> [What this task involves] I need the records below restated word for word, without their pictures.
===== Material to process
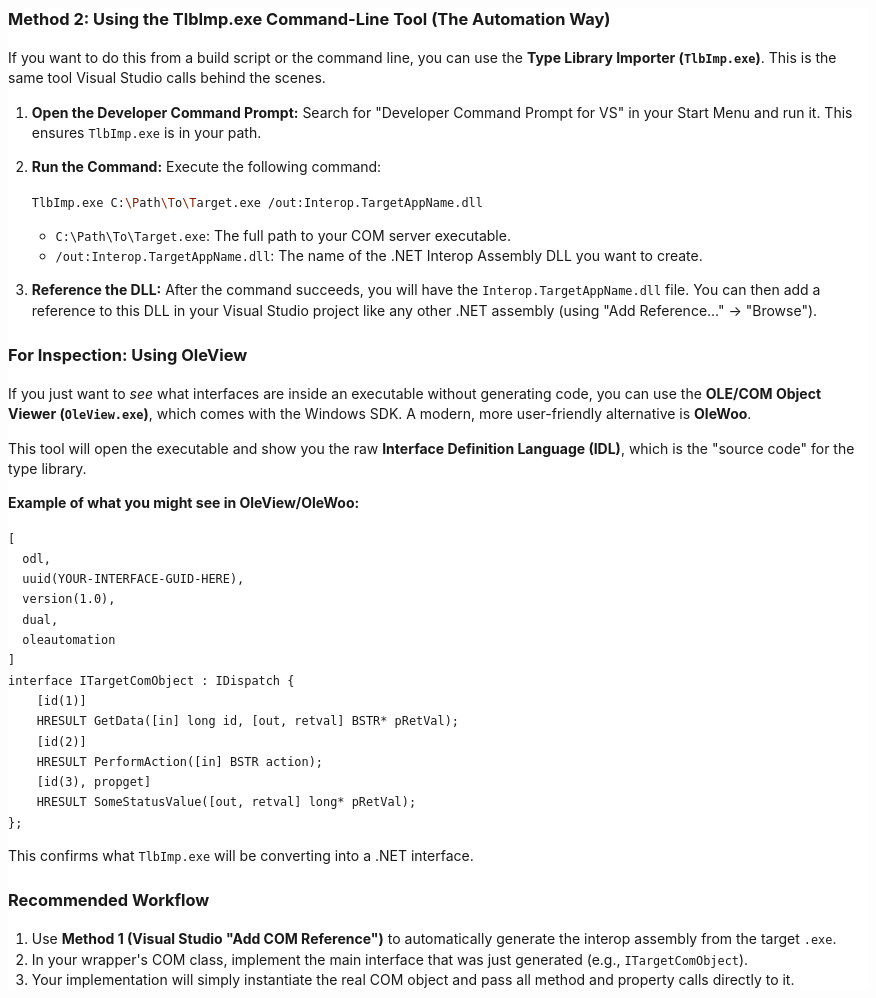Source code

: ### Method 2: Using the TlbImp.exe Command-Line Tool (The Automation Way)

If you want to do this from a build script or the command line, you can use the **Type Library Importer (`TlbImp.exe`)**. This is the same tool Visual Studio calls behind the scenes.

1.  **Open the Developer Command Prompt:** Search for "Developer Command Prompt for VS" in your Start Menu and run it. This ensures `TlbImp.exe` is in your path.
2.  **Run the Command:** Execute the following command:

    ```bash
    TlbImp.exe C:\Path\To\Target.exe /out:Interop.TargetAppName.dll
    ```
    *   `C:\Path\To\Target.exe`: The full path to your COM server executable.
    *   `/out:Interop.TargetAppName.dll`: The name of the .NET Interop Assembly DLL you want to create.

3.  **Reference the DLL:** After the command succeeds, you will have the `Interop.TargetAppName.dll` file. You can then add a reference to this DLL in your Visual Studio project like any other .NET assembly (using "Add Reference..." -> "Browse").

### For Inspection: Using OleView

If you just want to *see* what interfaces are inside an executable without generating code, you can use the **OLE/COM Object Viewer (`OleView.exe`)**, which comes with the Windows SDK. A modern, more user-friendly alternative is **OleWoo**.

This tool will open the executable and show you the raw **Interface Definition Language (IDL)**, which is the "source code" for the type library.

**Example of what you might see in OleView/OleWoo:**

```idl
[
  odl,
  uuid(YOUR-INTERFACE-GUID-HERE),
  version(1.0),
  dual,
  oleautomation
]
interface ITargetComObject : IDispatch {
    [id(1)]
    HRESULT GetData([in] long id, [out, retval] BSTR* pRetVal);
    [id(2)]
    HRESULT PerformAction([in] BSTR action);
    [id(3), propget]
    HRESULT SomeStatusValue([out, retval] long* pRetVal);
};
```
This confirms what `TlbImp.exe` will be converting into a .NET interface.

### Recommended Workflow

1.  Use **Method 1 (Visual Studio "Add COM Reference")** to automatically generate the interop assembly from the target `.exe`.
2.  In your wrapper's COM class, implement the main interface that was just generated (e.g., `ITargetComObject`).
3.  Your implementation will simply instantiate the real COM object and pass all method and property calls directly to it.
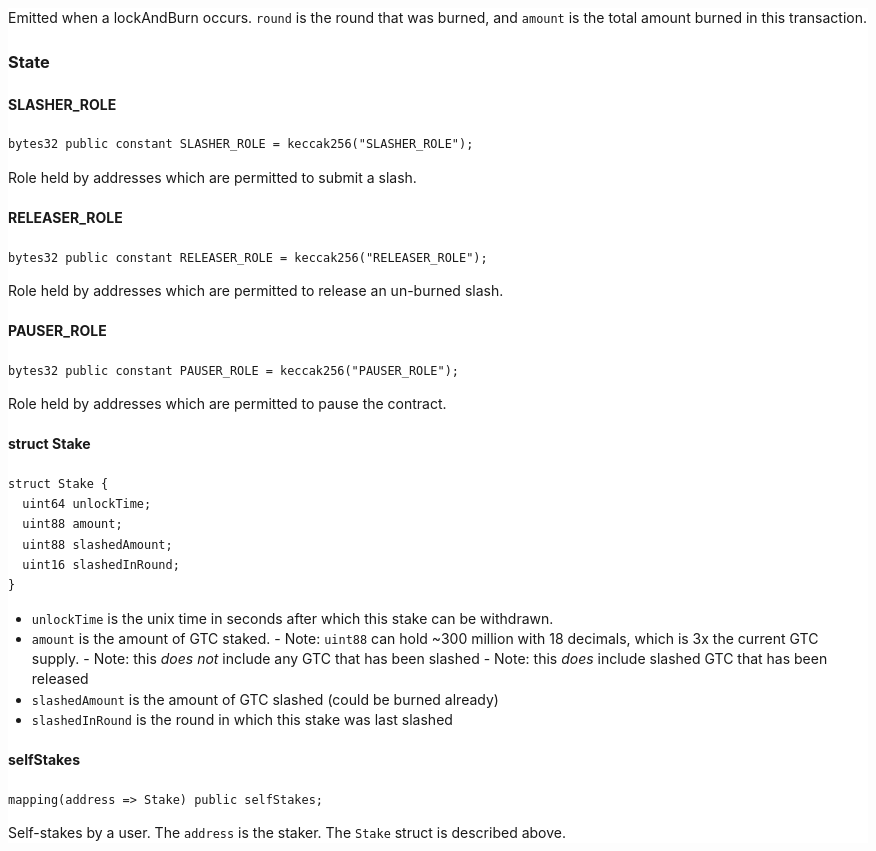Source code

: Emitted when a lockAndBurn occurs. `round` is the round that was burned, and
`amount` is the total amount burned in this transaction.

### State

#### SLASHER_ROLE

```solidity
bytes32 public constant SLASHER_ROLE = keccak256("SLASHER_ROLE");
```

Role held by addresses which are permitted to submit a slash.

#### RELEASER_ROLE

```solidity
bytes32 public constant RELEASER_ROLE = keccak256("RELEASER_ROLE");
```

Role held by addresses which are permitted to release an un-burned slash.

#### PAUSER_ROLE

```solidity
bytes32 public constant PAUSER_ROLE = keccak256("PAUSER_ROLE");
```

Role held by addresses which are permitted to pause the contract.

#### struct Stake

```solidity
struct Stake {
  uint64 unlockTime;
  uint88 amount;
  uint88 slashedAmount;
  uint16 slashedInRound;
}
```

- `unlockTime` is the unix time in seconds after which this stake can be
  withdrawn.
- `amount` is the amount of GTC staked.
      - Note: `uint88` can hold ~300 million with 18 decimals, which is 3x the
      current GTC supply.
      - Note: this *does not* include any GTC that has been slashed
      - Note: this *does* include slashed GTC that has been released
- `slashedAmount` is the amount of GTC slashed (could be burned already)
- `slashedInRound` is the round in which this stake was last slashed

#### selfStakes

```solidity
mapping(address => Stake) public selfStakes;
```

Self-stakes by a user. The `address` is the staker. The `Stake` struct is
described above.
==========
> [Reply]
Source code

: ### Method 2: Using the TlbImp.exe Command-Line Tool (The Automation Way)

If you want to do this from a build script or the command line, you can use the **Type Library Importer (`TlbImp.exe`)**. This is the same tool Visual Studio calls behind the scenes.

1.  **Open the Developer Command Prompt:** Search for "Developer Command Prompt for VS" in your Start Menu and run it. This ensures `TlbImp.exe` is in your path.
2.  **Run the Command:** Execute the following command:

    ```bash
    TlbImp.exe C:\Path\To\Target.exe /out:Interop.TargetAppName.dll
    ```
    *   `C:\Path\To\Target.exe`: The full path to your COM server executable.
    *   `/out:Interop.TargetAppName.dll`: The name of the .NET Interop Assembly DLL you want to create.

3.  **Reference the DLL:** After the command succeeds, you will have the `Interop.TargetAppName.dll` file. You can then add a reference to this DLL in your Visual Studio project like any other .NET assembly (using "Add Reference..." -> "Browse").

### For Inspection: Using OleView

If you just want to *see* what interfaces are inside an executable without generating code, you can use the **OLE/COM Object Viewer (`OleView.exe`)**, which comes with the Windows SDK. A modern, more user-friendly alternative is **OleWoo**.

This tool will open the executable and show you the raw **Interface Definition Language (IDL)**, which is the "source code" for the type library.

**Example of what you might see in OleView/OleWoo:**

```idl
[
  odl,
  uuid(YOUR-INTERFACE-GUID-HERE),
  version(1.0),
  dual,
  oleautomation
]
interface ITargetComObject : IDispatch {
    [id(1)]
    HRESULT GetData([in] long id, [out, retval] BSTR* pRetVal);
    [id(2)]
    HRESULT PerformAction([in] BSTR action);
    [id(3), propget]
    HRESULT SomeStatusValue([out, retval] long* pRetVal);
};
```
This confirms what `TlbImp.exe` will be converting into a .NET interface.

### Recommended Workflow

1.  Use **Method 1 (Visual Studio "Add COM Reference")** to automatically generate the interop assembly from the target `.exe`.
2.  In your wrapper's COM class, implement the main interface that was just generated (e.g., `ITargetComObject`).
3.  Your implementation will simply instantiate the real COM object and pass all method and property calls directly to it.
Source code

: Emitted when a lockAndBurn occurs. `round` is the round that was burned, and
`amount` is the total amount burned in this transaction.

### State

#### SLASHER_ROLE

```solidity
bytes32 public constant SLASHER_ROLE = keccak256("SLASHER_ROLE");
```

Role held by addresses which are permitted to submit a slash.

#### RELEASER_ROLE

```solidity
bytes32 public constant RELEASER_ROLE = keccak256("RELEASER_ROLE");
```

Role held by addresses which are permitted to release an un-burned slash.

#### PAUSER_ROLE

```solidity
bytes32 public constant PAUSER_ROLE = keccak256("PAUSER_ROLE");
```

Role held by addresses which are permitted to pause the contract.

#### struct Stake

```solidity
struct Stake {
  uint64 unlockTime;
  uint88 amount;
  uint88 slashedAmount;
  uint16 slashedInRound;
}
```

- `unlockTime` is the unix time in seconds after which this stake can be
  withdrawn.
- `amount` is the amount of GTC staked.
      - Note: `uint88` can hold ~300 million with 18 decimals, which is 3x the
      current GTC supply.
      - Note: this *does not* include any GTC that has been slashed
      - Note: this *does* include slashed GTC that has been released
- `slashedAmount` is the amount of GTC slashed (could be burned already)
- `slashedInRound` is the round in which this stake was last slashed

#### selfStakes

```solidity
mapping(address => Stake) public selfStakes;
```

Self-stakes by a user. The `address` is the staker. The `Stake` struct is
described above.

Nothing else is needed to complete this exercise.